Task data:
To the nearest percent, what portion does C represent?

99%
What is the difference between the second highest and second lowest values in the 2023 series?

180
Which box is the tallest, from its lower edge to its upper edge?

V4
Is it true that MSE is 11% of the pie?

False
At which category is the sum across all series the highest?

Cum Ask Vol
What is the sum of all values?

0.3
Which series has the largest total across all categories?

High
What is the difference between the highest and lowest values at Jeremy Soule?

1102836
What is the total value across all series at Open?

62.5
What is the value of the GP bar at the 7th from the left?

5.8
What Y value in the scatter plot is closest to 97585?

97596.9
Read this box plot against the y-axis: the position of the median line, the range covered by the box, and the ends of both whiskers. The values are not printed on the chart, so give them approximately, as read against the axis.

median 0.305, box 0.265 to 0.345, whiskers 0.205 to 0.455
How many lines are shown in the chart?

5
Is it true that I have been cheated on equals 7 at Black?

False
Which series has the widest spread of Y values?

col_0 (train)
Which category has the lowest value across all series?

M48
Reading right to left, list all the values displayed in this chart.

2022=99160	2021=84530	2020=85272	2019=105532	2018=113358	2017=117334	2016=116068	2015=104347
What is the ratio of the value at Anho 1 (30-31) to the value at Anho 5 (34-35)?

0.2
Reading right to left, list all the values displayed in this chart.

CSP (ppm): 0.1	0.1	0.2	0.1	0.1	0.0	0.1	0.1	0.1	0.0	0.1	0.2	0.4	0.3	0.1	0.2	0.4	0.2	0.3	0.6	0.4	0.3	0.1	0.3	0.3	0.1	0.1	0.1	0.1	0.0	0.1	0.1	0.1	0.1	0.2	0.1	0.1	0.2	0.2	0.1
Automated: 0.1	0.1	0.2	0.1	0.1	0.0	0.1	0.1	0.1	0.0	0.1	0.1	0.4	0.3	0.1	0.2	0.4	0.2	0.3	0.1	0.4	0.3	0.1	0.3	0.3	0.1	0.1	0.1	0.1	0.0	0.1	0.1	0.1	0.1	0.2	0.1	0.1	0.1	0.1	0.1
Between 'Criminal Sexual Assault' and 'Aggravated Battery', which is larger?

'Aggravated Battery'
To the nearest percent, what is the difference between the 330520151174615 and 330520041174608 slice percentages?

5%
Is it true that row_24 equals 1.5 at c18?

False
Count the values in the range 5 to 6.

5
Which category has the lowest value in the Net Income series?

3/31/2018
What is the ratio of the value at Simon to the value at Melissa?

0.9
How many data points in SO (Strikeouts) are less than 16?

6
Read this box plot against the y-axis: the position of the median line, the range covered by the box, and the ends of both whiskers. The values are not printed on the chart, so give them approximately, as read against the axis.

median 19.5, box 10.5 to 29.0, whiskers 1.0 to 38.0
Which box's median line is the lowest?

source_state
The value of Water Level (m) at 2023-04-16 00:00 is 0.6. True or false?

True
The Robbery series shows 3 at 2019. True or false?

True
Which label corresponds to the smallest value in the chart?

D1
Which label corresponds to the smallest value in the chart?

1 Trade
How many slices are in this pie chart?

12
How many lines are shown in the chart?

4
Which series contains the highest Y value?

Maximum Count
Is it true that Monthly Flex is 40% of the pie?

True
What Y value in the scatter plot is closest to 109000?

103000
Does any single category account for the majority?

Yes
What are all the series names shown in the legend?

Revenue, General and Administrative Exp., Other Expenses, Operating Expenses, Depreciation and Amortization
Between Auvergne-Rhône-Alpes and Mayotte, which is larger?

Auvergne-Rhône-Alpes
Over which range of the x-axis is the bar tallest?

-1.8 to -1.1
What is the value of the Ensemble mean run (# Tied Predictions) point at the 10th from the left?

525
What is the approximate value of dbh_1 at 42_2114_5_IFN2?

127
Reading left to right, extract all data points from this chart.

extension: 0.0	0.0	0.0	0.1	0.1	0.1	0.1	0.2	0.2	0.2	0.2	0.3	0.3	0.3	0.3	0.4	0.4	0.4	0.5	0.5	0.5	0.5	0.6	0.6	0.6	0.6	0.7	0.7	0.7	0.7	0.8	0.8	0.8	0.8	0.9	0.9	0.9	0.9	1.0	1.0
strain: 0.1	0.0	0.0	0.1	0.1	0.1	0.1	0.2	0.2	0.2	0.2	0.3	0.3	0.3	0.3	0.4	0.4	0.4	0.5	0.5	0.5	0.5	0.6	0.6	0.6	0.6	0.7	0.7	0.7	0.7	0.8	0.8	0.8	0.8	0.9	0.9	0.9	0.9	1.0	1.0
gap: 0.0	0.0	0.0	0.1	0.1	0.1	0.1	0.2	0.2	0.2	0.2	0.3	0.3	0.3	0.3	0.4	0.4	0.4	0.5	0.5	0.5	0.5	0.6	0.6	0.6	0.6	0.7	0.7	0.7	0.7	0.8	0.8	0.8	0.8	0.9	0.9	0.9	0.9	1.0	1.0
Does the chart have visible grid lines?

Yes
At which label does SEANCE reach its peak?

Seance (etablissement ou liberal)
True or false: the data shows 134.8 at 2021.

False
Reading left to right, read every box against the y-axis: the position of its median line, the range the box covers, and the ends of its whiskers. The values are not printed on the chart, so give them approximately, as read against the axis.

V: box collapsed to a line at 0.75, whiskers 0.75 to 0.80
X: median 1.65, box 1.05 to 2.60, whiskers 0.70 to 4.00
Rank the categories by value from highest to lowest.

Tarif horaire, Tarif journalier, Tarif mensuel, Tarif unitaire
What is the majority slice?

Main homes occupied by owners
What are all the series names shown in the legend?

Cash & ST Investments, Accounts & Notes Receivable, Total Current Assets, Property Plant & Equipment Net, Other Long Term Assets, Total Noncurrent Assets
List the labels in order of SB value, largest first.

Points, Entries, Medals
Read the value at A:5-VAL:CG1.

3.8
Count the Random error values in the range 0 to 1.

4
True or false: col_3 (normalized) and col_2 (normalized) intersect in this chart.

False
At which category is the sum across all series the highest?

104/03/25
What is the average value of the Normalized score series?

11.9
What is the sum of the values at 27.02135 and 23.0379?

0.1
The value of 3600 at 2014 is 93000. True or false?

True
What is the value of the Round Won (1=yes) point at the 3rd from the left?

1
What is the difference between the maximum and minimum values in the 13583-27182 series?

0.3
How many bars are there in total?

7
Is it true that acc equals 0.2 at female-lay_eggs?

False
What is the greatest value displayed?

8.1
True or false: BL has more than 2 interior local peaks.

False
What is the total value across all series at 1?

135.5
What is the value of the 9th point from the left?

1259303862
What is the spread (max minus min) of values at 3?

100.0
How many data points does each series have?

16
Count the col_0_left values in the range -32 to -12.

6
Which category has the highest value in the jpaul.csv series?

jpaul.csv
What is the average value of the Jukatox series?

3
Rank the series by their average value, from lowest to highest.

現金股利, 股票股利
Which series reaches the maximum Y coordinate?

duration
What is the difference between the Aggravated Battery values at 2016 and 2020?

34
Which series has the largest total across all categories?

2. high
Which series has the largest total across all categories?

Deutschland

Required work:
Reproduce the data above word for word, from its first line to its last.

Reply to the task:
To the nearest percent, what portion does C represent?

99%
What is the difference between the second highest and second lowest values in the 2023 series?

180
Which box is the tallest, from its lower edge to its upper edge?

V4
Is it true that MSE is 11% of the pie?

False
At which category is the sum across all series the highest?

Cum Ask Vol
What is the sum of all values?

0.3
Which series has the largest total across all categories?

High
What is the difference between the highest and lowest values at Jeremy Soule?

1102836
What is the total value across all series at Open?

62.5
What is the value of the GP bar at the 7th from the left?

5.8
What Y value in the scatter plot is closest to 97585?

97596.9
Read this box plot against the y-axis: the position of the median line, the range covered by the box, and the ends of both whiskers. The values are not printed on the chart, so give them approximately, as read against the axis.

median 0.305, box 0.265 to 0.345, whiskers 0.205 to 0.455
How many lines are shown in the chart?

5
Is it true that I have been cheated on equals 7 at Black?

False
Which series has the widest spread of Y values?

col_0 (train)
Which category has the lowest value across all series?

M48
Reading right to left, list all the values displayed in this chart.

2022=99160	2021=84530	2020=85272	2019=105532	2018=113358	2017=117334	2016=116068	2015=104347
What is the ratio of the value at Anho 1 (30-31) to the value at Anho 5 (34-35)?

0.2
Reading right to left, list all the values displayed in this chart.

CSP (ppm): 0.1	0.1	0.2	0.1	0.1	0.0	0.1	0.1	0.1	0.0	0.1	0.2	0.4	0.3	0.1	0.2	0.4	0.2	0.3	0.6	0.4	0.3	0.1	0.3	0.3	0.1	0.1	0.1	0.1	0.0	0.1	0.1	0.1	0.1	0.2	0.1	0.1	0.2	0.2	0.1
Automated: 0.1	0.1	0.2	0.1	0.1	0.0	0.1	0.1	0.1	0.0	0.1	0.1	0.4	0.3	0.1	0.2	0.4	0.2	0.3	0.1	0.4	0.3	0.1	0.3	0.3	0.1	0.1	0.1	0.1	0.0	0.1	0.1	0.1	0.1	0.2	0.1	0.1	0.1	0.1	0.1
Between 'Criminal Sexual Assault' and 'Aggravated Battery', which is larger?

'Aggravated Battery'
To the nearest percent, what is the difference between the 330520151174615 and 330520041174608 slice percentages?

5%
Is it true that row_24 equals 1.5 at c18?

False
Count the values in the range 5 to 6.

5
Which category has the lowest value in the Net Income series?

3/31/2018
What is the ratio of the value at Simon to the value at Melissa?

0.9
How many data points in SO (Strikeouts) are less than 16?

6
Read this box plot against the y-axis: the position of the median line, the range covered by the box, and the ends of both whiskers. The values are not printed on the chart, so give them approximately, as read against the axis.

median 19.5, box 10.5 to 29.0, whiskers 1.0 to 38.0
Which box's median line is the lowest?

source_state
The value of Water Level (m) at 2023-04-16 00:00 is 0.6. True or false?

True
The Robbery series shows 3 at 2019. True or false?

True
Which label corresponds to the smallest value in the chart?

D1
Which label corresponds to the smallest value in the chart?

1 Trade
How many slices are in this pie chart?

12
How many lines are shown in the chart?

4
Which series contains the highest Y value?

Maximum Count
Is it true that Monthly Flex is 40% of the pie?

True
What Y value in the scatter plot is closest to 109000?

103000
Does any single category account for the majority?

Yes
What are all the series names shown in the legend?

Revenue, General and Administrative Exp., Other Expenses, Operating Expenses, Depreciation and Amortization
Between Auvergne-Rhône-Alpes and Mayotte, which is larger?

Auvergne-Rhône-Alpes
Over which range of the x-axis is the bar tallest?

-1.8 to -1.1
What is the value of the Ensemble mean run (# Tied Predictions) point at the 10th from the left?

525
What is the approximate value of dbh_1 at 42_2114_5_IFN2?

127
Reading left to right, extract all data points from this chart.

extension: 0.0	0.0	0.0	0.1	0.1	0.1	0.1	0.2	0.2	0.2	0.2	0.3	0.3	0.3	0.3	0.4	0.4	0.4	0.5	0.5	0.5	0.5	0.6	0.6	0.6	0.6	0.7	0.7	0.7	0.7	0.8	0.8	0.8	0.8	0.9	0.9	0.9	0.9	1.0	1.0
strain: 0.1	0.0	0.0	0.1	0.1	0.1	0.1	0.2	0.2	0.2	0.2	0.3	0.3	0.3	0.3	0.4	0.4	0.4	0.5	0.5	0.5	0.5	0.6	0.6	0.6	0.6	0.7	0.7	0.7	0.7	0.8	0.8	0.8	0.8	0.9	0.9	0.9	0.9	1.0	1.0
gap: 0.0	0.0	0.0	0.1	0.1	0.1	0.1	0.2	0.2	0.2	0.2	0.3	0.3	0.3	0.3	0.4	0.4	0.4	0.5	0.5	0.5	0.5	0.6	0.6	0.6	0.6	0.7	0.7	0.7	0.7	0.8	0.8	0.8	0.8	0.9	0.9	0.9	0.9	1.0	1.0
Does the chart have visible grid lines?

Yes
At which label does SEANCE reach its peak?

Seance (etablissement ou liberal)
True or false: the data shows 134.8 at 2021.

False
Reading left to right, read every box against the y-axis: the position of its median line, the range the box covers, and the ends of its whiskers. The values are not printed on the chart, so give them approximately, as read against the axis.

V: box collapsed to a line at 0.75, whiskers 0.75 to 0.80
X: median 1.65, box 1.05 to 2.60, whiskers 0.70 to 4.00
Rank the categories by value from highest to lowest.

Tarif horaire, Tarif journalier, Tarif mensuel, Tarif unitaire
What is the majority slice?

Main homes occupied by owners
What are all the series names shown in the legend?

Cash & ST Investments, Accounts & Notes Receivable, Total Current Assets, Property Plant & Equipment Net, Other Long Term Assets, Total Noncurrent Assets
List the labels in order of SB value, largest first.

Points, Entries, Medals
Read the value at A:5-VAL:CG1.

3.8
Count the Random error values in the range 0 to 1.

4
True or false: col_3 (normalized) and col_2 (normalized) intersect in this chart.

False
At which category is the sum across all series the highest?

104/03/25
What is the average value of the Normalized score series?

11.9
What is the sum of the values at 27.02135 and 23.0379?

0.1
The value of 3600 at 2014 is 93000. True or false?

True
What is the value of the Round Won (1=yes) point at the 3rd from the left?

1
What is the difference between the maximum and minimum values in the 13583-27182 series?

0.3
How many bars are there in total?

7
Is it true that acc equals 0.2 at female-lay_eggs?

False
What is the greatest value displayed?

8.1
True or false: BL has more than 2 interior local peaks.

False
What is the total value across all series at 1?

135.5
What is the value of the 9th point from the left?

1259303862
What is the spread (max minus min) of values at 3?

100.0
How many data points does each series have?

16
Count the col_0_left values in the range -32 to -12.

6
Which category has the highest value in the jpaul.csv series?

jpaul.csv
What is the average value of the Jukatox series?

3
Rank the series by their average value, from lowest to highest.

現金股利, 股票股利
Which series reaches the maximum Y coordinate?

duration
What is the difference between the Aggravated Battery values at 2016 and 2020?

34
Which series has the largest total across all categories?

2. high
Which series has the largest total across all categories?

Deutschland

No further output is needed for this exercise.